Alıntı

18.8K 1.3K 185
                                    


ALINTI

Not: Bu akşam Yaşamın Pençesinde bölümüz sizlerle olacak. Kısa bir süre sonra Berdel'in bölümüyle yine sizlerle olacağız. Güzel bir alıntı oldu. Keyifli okumalar dilerim. :) Kendinize iyi bakın canlarım. <3 

"Hanzo... Hanzosun sen hanzo..." ağlamamak için alt dudağını ısıran kadın bir çocuk edasında kocasının ağına düşüp takılmıştı.

"Hep aynı şeyler hep aynı şeyler..." halinden memnun, Mizgin'i alt etmiş zafer mutluluğu ve delirtmenin de keyfi üzerinde tadını çatır çatır çıkarıyordu.

Yerinde sayıp çıldırmakla kalmamalıydı. Şeytana uysa; hemen şimdi boğazına yapışıp, dakikasında öldürecekti. Ama engeli vardı. Nihayetinde kalbinin sahibiydi. Bu durumda şeytana kulak asmamalıydı. Belki başka bir gün fikrini hayata geçirebilirdi..

Şuan uğraşması gereken şey kocasıydı. Onu delirtmesi gerekiyordu.

Yatakta kızıyla beraber uzanan Rezan Ağanın keyfine diyecek yoktu. Ama Mizgin ayakta çıldırıyordu.
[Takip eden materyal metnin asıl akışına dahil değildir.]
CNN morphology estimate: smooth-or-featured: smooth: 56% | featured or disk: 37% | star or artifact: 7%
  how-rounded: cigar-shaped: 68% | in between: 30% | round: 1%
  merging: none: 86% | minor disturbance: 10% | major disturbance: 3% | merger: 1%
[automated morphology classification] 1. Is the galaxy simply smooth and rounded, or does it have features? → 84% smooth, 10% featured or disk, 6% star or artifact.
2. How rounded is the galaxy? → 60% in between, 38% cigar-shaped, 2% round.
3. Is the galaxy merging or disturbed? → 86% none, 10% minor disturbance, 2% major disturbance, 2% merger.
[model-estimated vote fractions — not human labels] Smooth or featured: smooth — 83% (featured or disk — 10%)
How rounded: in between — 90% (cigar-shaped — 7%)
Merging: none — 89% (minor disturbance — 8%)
Bir şey bulmalıydı. Öyle bir şey söylemeliydi ki Rezan öfkeden delirmeliydi.

O kadar çok sinirliydi ki aklına gelen ilk şeyi söyledi Mizgin.

"İnek!"

Ortama bir an da bir sessizlik çöktü.

Nefesler tutulmuş, bakışların biri korkuyla donarken, bir anlamsızlıkla çatışmıştı. Rezan Şahmaran ağzından çıkanın tam olarak ne olduğunu çzömeye çalışırken, Mizgin ise gelecek tepkiyi bekledi.

Göz göze gelince Mizgin başparmağını iki dişinin arasına alarak ısırdı.
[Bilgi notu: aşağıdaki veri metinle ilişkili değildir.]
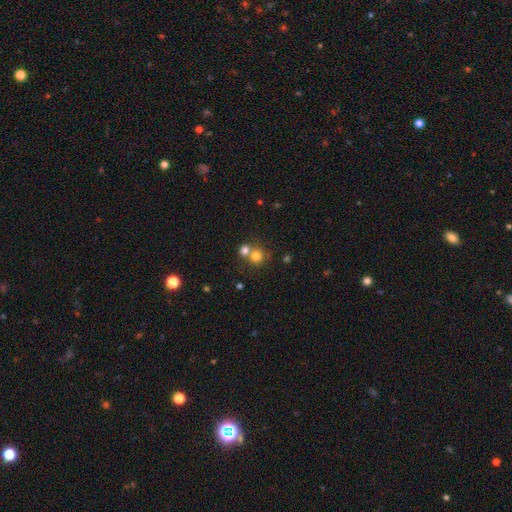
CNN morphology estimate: Overall: smooth (76%). How rounded: round (87%). Merging: none (47%; merger 44%).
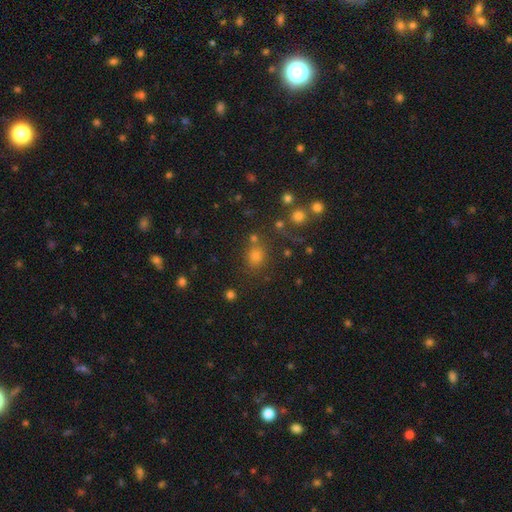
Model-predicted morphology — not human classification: Smooth or featured?
  - smooth: 69% *
  - star or artifact: 24%
  - featured or disk: 7%
How rounded?
  - round: 74% *
  - in between: 24%
  - cigar-shaped: 1%
Merging?
  - none: 74% *
  - minor disturbance: 11%
  - merger: 9%
  - major disturbance: 6%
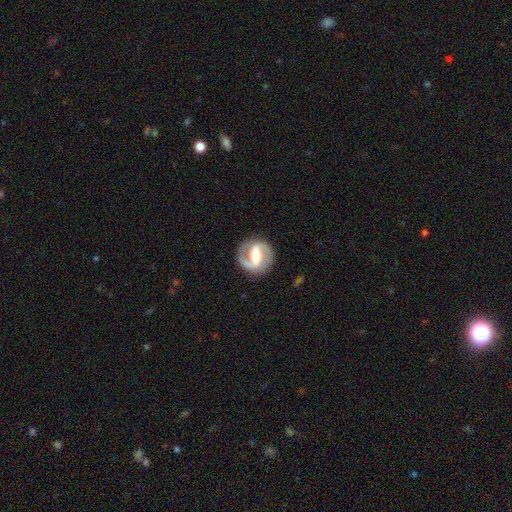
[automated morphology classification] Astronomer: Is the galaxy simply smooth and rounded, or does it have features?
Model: featured or disk — 89%.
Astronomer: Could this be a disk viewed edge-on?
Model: no — 98%.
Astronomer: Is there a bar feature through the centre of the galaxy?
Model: strong — 63%.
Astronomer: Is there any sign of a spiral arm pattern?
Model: yes — 94%.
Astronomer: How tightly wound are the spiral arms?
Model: medium — 53% (runner-up: tight, 29%).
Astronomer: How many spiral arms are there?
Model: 2 — 92%.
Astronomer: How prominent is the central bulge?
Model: moderate — 59%.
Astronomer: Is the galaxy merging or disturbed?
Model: none — 87%.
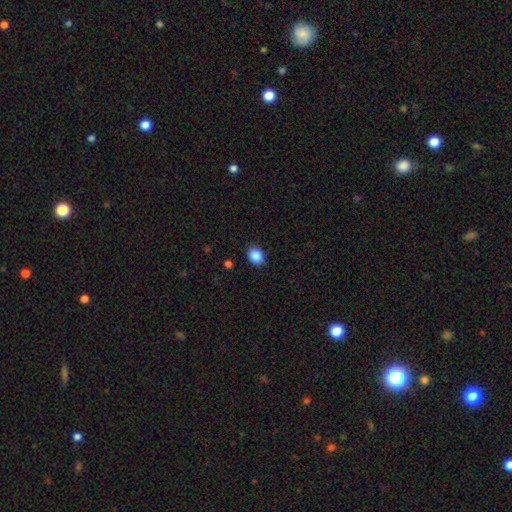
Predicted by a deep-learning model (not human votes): Smooth or featured?
  - smooth: 88% *
  - star or artifact: 9%
  - featured or disk: 3%
How rounded?
  - in between: 55% *
  - round: 44%
  - cigar-shaped: 1%
Merging?
  - none: 88% *
  - minor disturbance: 9%
  - major disturbance: 2%
  - merger: 1%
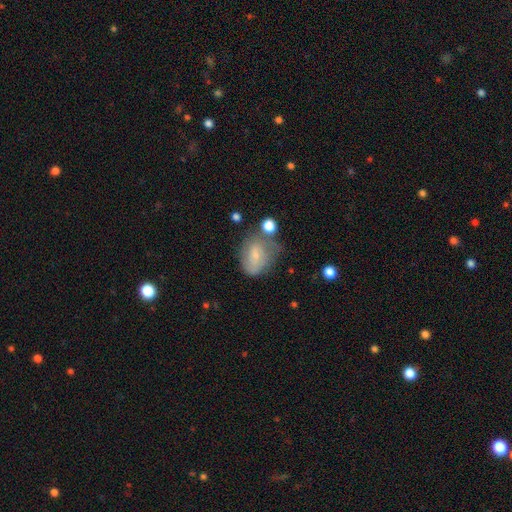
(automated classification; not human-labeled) Q: Smooth or featured?
A: smooth (54%); runner-up: featured or disk (36%)
Q: How rounded?
A: in between (66%); runner-up: round (33%)
Q: Merging?
A: none (40%); runner-up: minor disturbance (31%)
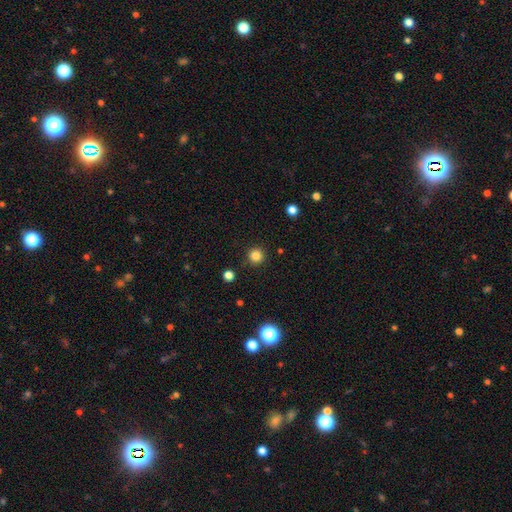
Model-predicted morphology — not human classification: Smooth or featured?
  - smooth: 83% *
  - star or artifact: 13%
  - featured or disk: 4%
How rounded?
  - round: 96% *
  - in between: 4%
  - cigar-shaped: 1%
Merging?
  - none: 91% *
  - minor disturbance: 6%
  - major disturbance: 2%
  - merger: 2%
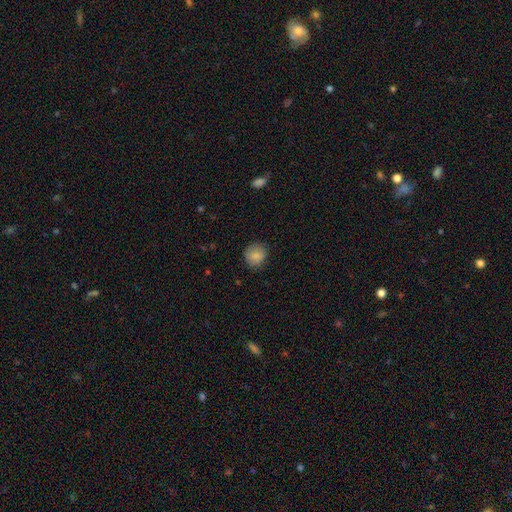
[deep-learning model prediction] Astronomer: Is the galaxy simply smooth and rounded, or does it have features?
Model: smooth — 86%.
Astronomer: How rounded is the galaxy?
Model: round — 87%.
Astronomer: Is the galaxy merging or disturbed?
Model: none — 82%.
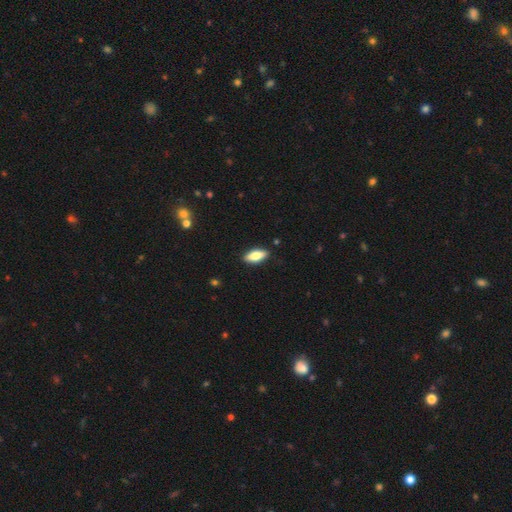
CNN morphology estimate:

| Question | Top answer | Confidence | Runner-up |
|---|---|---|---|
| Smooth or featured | smooth | 75% | featured or disk (19%) |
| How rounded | in between | 74% | cigar-shaped (23%) |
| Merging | none | 88% | minor disturbance (9%) |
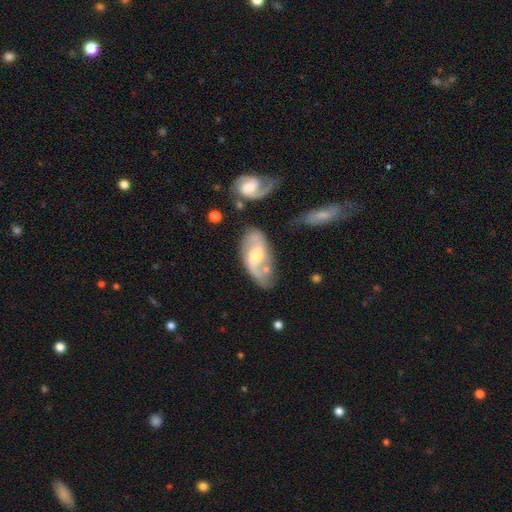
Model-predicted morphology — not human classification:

Sessiz ortamı Dilşa'nın cıvıltısı kahkahası bozdu.

Mizgin bozguna uğrarken, Rezan kızının kahkahasıyla kıkırdamıştı. Kendine engel oluşu birkaç saniye sürmüş, kahkahası tüm odaya yayılmıştı.
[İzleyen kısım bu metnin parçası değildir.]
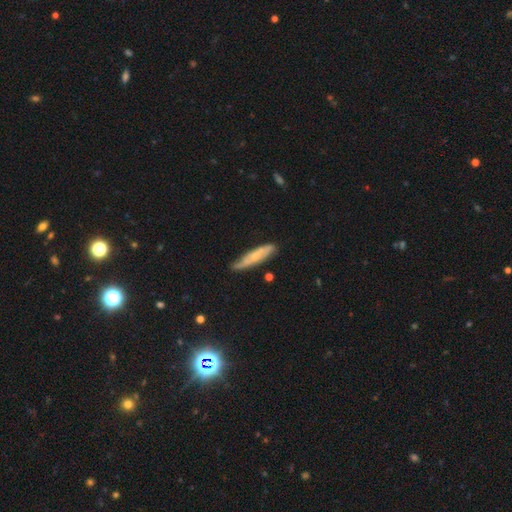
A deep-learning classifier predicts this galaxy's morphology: type=featured or disk (51%); edge-on=no (50%, tied with yes); merging=none (71%).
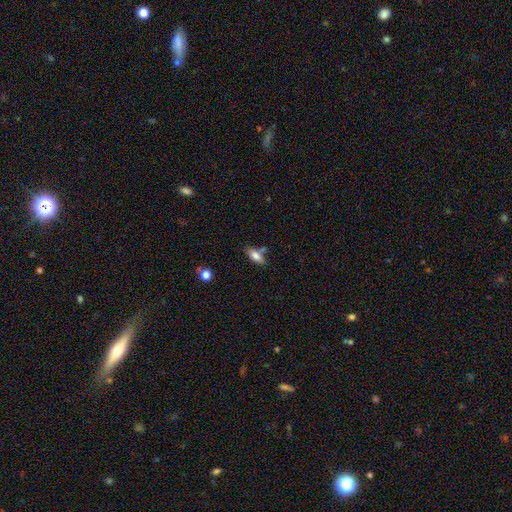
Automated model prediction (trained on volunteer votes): smooth-or-featured: smooth: 76% | featured or disk: 16% | star or artifact: 8%
  how-rounded: in between: 75% | cigar-shaped: 22% | round: 3%
  merging: none: 63% | merger: 16% | minor disturbance: 16% | major disturbance: 5%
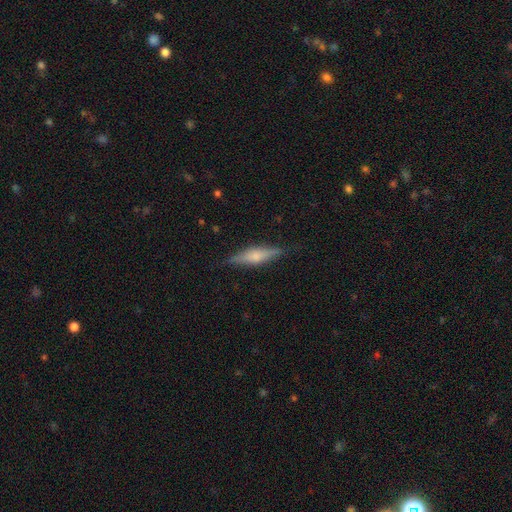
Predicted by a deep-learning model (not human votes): smooth_or_featured: featured or disk (p=0.56) [alt: smooth p=0.37]
disk_edge_on: yes (p=0.95) [alt: no p=0.05]
edge_on_bulge: rounded (p=0.78) [alt: boxy p=0.14]
merging: none (p=0.85) [alt: minor disturbance p=0.12]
Baba kızdan aldığı çifte darbeyle öfke komasına girdi.

"İnek mi?" derken Dilşa'nın çenesinden yavaşça tutarak kendisine döndü. "Annen laf atma konusunda bir uzman kızım."

Mizgin daha fazla dalga geçmesine izin vermeyerek odadan çıkarak, kapıyı büyük bir hızla çarparken, kapının arkasından kocasının yükselen sesini duydu.

"Lan... Kapıyı kırdın kırdın..."

Onu dinlemek yerine aşağıya inip hayvan gibi ağlamak istedi. Ona iyi gelecek tek şey şuan ağlamaktı.

"Mizgin?"

Merdivenlerden inen Evin arkadaşının asık suratını görünce endişelendi.

"Ne var?" diye tersledi Mizgin.

"Ne oldu?" bebeğini kucağında dikkatlice tutuyordu.

"Yok bir şey."

"Var bir şey ne oldu söyle?

"Rezan öküzü..."

"Ne yaptı?"

"Ona inek dedim diye bana güldü." Hatırlamak istemiyordu. Kızıyla birliğini kurmuş ona meydan okuyor ve kazanıyordu.

Duyduklarıyla kıkırdayan Evin, Mizgin'in sinirlendiğini görünce hemen toparlandı. "Imm.. şey..kötü olmuş.."

"Kötü tabii..." Evin'i orada bırakıp ağlamak için giderken arkasında kalan arkadaşına döndü.

"Senin de gözünden bir şey kaçmıyor canım."

"Eh bir zahmet artık kaçmasın canım."